The UI for comps groups would pretty much look the same as right now. For standalone groups (and may be even comps groups) there'd be an interface to add new packages. Either by selecting packages from the global lis/tree and then press a "Add to group" button or with a drag and drop interface that shows the selected group content side by side to the available packages. This is left to the GUI designer.


An user created group would look very similar to an installed comps group except that it would not follow any external group. The idea is that users create groups for a given purpose. That way the groups can serve as documentation on what is installed and why. Typical groups could be a tool chain or devel packages for a project. Groups can and should overlap if necessary. So packages can be required from several groups.

Group commands

So the operation of the package manager look very different from yum's:

  • list [available]
  • info GROUP
    • give group details
  • info PACKAGE
    • show details for package
    • if installed explain why the package is installed (member/dependency of group(s))
  • install GROUP
    • GROUP can either be a group name or a file
    • if no cli param is given open an editor to select which optional packages to select and to add a comment
    • cli switch allows installing the group immediately (selecting mandatory, default or optional packages)
  • edit GROUP
    • opens editor allowing adding and removing packages (optional and arbitrary) or modifying the comment(s)
    • afterwards packages are added and removed to keep the system in sync with the group
    • there are sub command to alter the group from the cmd line
  • new GROUP [OTHERGROUP, ...]
    • create new group with the given name
    • opens editor if details are not given at the cmd line
    • can use other groups as template
  • remove GROUP

Graphical tools would do similar things by drag and dropping packages into new groups or checking boxes of optional packages very much similar to what we do today.

Dealing with Inconsistencies

The idea is that the installed packages do only depend on the groups installed (otherwise it'd be not sufficient to just look at the groups). This will require a slightly different implementation of updates. Packages no longer required need to be removed.

In addition an update mechanism for groups is needed. It is still open if comps groups should have a version number or if we can just have a hash or stamp that we compare with the version of the group we have installed. As it is possible that the group list do no longer match the packages in repositories there is a new class of errors. As we want automatic updated to continue working the implementation should handle them gracefully but keep track of them. All interactive tools should list such inconsistencies and ask the user to solve them.
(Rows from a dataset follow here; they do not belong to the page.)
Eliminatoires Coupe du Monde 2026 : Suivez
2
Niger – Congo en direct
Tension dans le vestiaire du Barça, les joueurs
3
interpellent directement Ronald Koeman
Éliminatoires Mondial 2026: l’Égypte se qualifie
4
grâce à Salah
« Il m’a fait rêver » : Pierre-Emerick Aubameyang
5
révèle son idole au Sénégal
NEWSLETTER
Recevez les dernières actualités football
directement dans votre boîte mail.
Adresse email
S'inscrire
If yum or rpm is still around it is possible that the installed packages do no longer match the groups. It is though important to detect that the package list was changed "behind the back". These chances need the to be integrated into the group world. Packages that are required by groups should be marked as deleted/deselected. New packages should be added to a "Unknown" group. Similar to other mismatch errors the user should be asked to clarify the situation.

Problematic situations:

  • Package listed in group does not exist in repository
    • may or may not be installed on the system
      • may be ignore if package was installed from file
  • Package selected in group is no longer in comps group (as an previously optional package)
    • keep entry but warn user
  • Package listed in group got deleted by hand
    • Remove from group/ Add deleted entry to avoid installing it again
  • New Package installed by hand
    • Add to dummy group
  • Package is obsoleted
    • Maintain an obsoleted list to translate entries in groups that did not yet do the transition

Conversion from yum

If a system already was installed with yum it has to be converted to the new group model. Matching the comps groups against the installed packages (see show-installed from yum-utils) can be a good starting point. Nevertheless such conversion can not be perfect as it cannot tell which package got installed by dependency and which on purpose.